• Exercise aim
Look in the material below for the line with "(190, 299) none" and the line with "(97, 583) none -> (466, 234) //", then set down exactly those two lines and all lines between, nothing more.
____ Given data
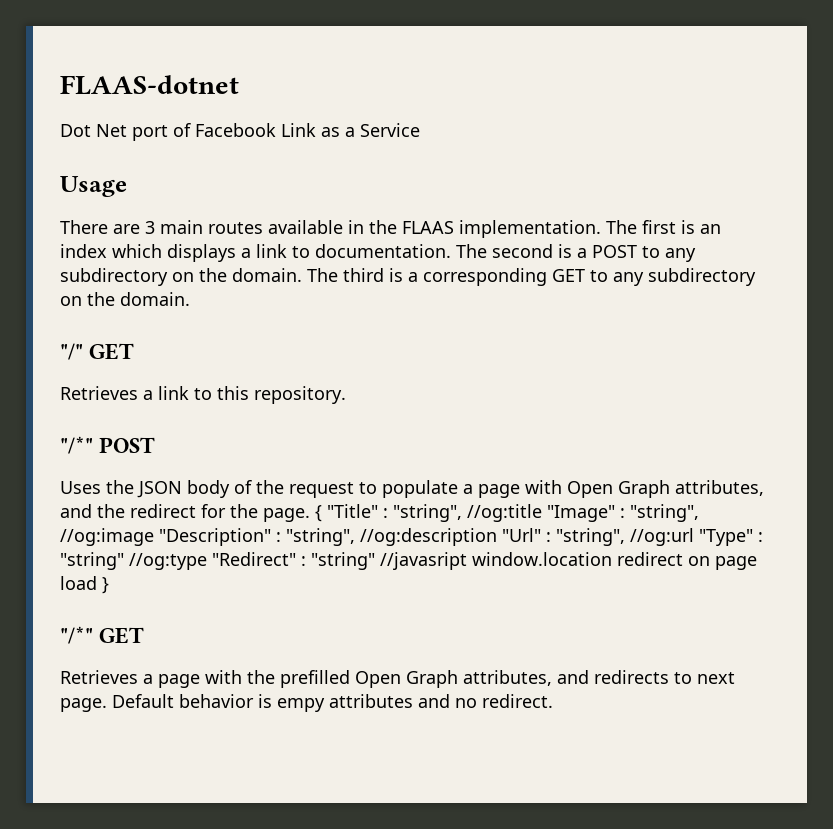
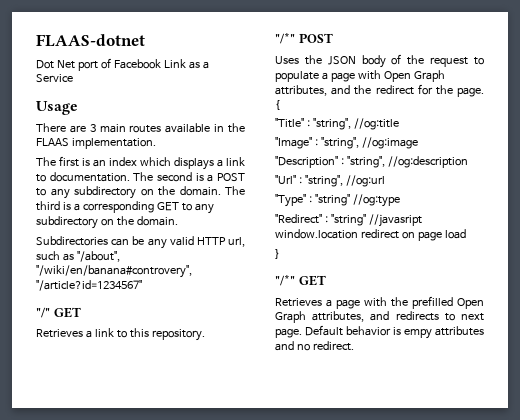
(601, 229) none -> (156, 143) //
(190, 299) none -> [36,236,245,249] [36,251,120,262] [36,265,192,278] [36,280,142,291] // Subdirectories can be any valid HTTP url, such as "/about", "/wiki/en/banana#controvery", "/article?id=1234567"
(322, 513) none -> (280, 105) //
(542, 513) none -> (399, 124) //
(154, 537) none -> (418, 143) //
(497, 537) none -> (468, 162) //
(694, 537) none -> (385, 181) //
(207, 561) none -> (400, 200) //
(97, 583) none -> (466, 234) //

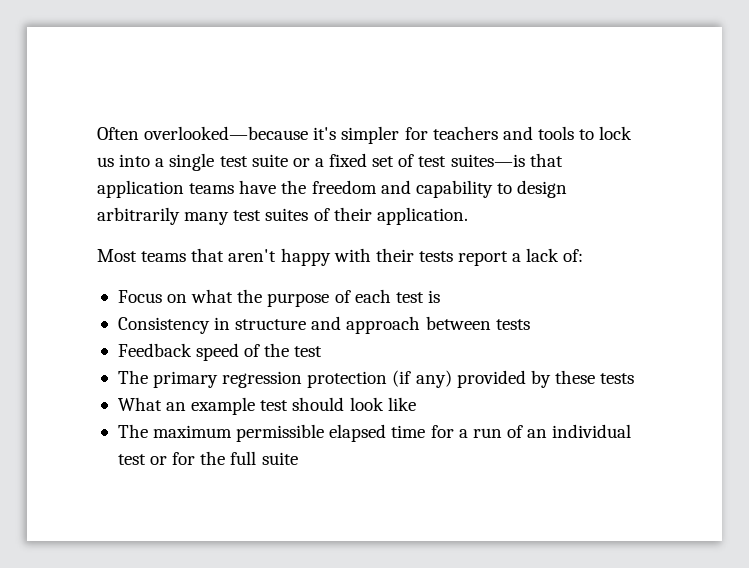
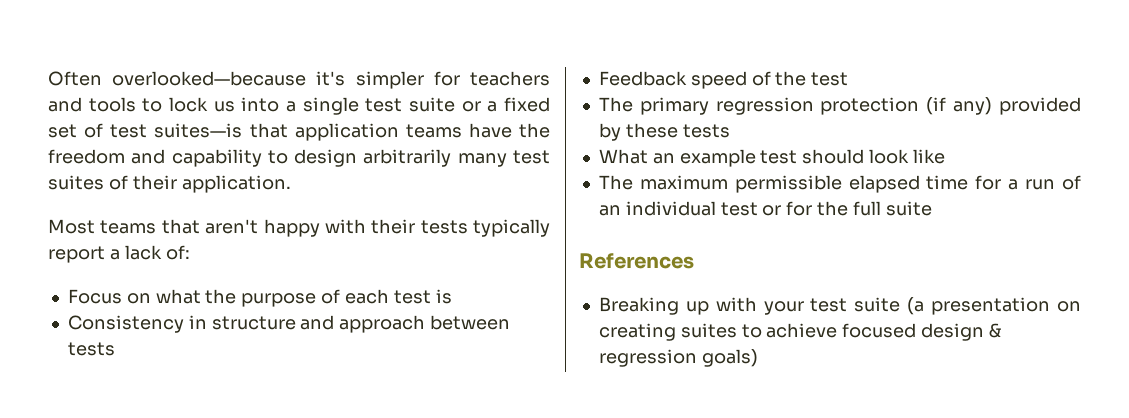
(453, 256) none -> [473,219,550,237] typically
(298, 458) none -> [579,253,694,269] [598,297,1081,315] [598,323,1001,341] [598,349,758,367] // References // Breaking up with your test suite (a presentation on creating suites to achieve focused design & regression goals)

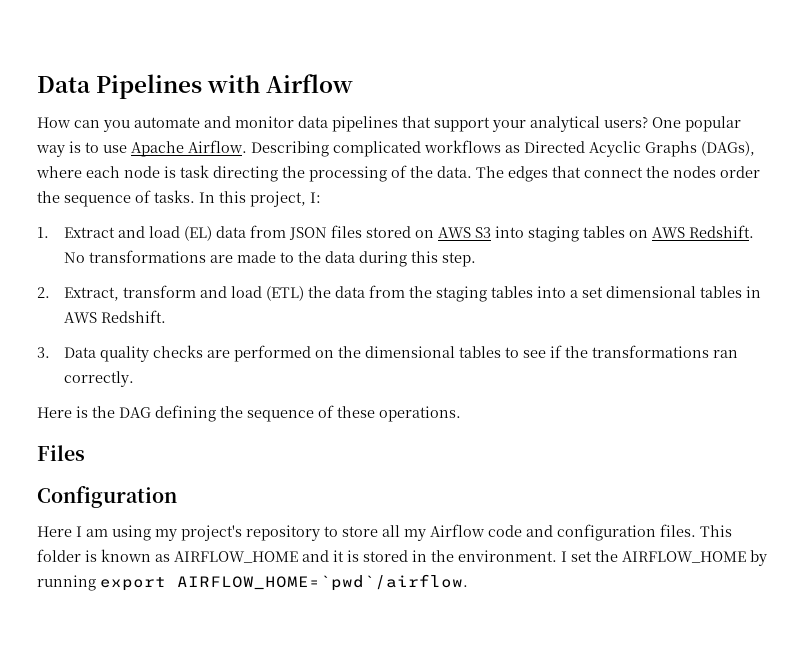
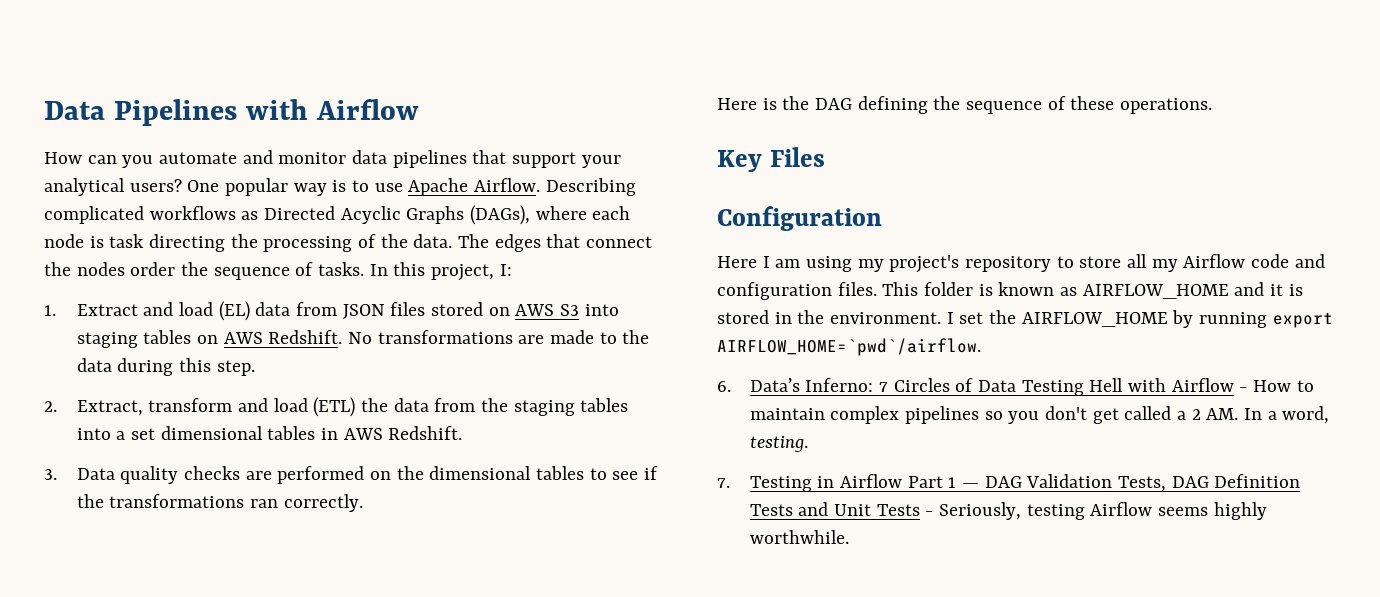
(461, 414) none -> [717,150,762,172] Key
(468, 582) none -> [717,378,1314,396] [749,406,1330,424] [749,436,808,452] [717,474,1301,492] [749,502,1267,520] [749,530,849,544] // 6. Data’s Inferno: 7 Circles of Data Testing Hell with Airflow - How to maintain complex pipelines so you don't get called a 2 AM. In a word, testing. // 7. Testing in Airflow Part 1 — DAG Validation Tests, DAG Definition Tests and Unit Tests - Seriously, testing Airflow seems highly worthwhile.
________
• Written reply
(190, 299) none -> [36,236,245,249] [36,251,120,262] [36,265,192,278] [36,280,142,291] // Subdirectories can be any valid HTTP url, such as "/about", "/wiki/en/banana#controvery", "/article?id=1234567"
(322, 513) none -> (280, 105) //
(542, 513) none -> (399, 124) //
(154, 537) none -> (418, 143) //
(497, 537) none -> (468, 162) //
(694, 537) none -> (385, 181) //
(207, 561) none -> (400, 200) //
(97, 583) none -> (466, 234) //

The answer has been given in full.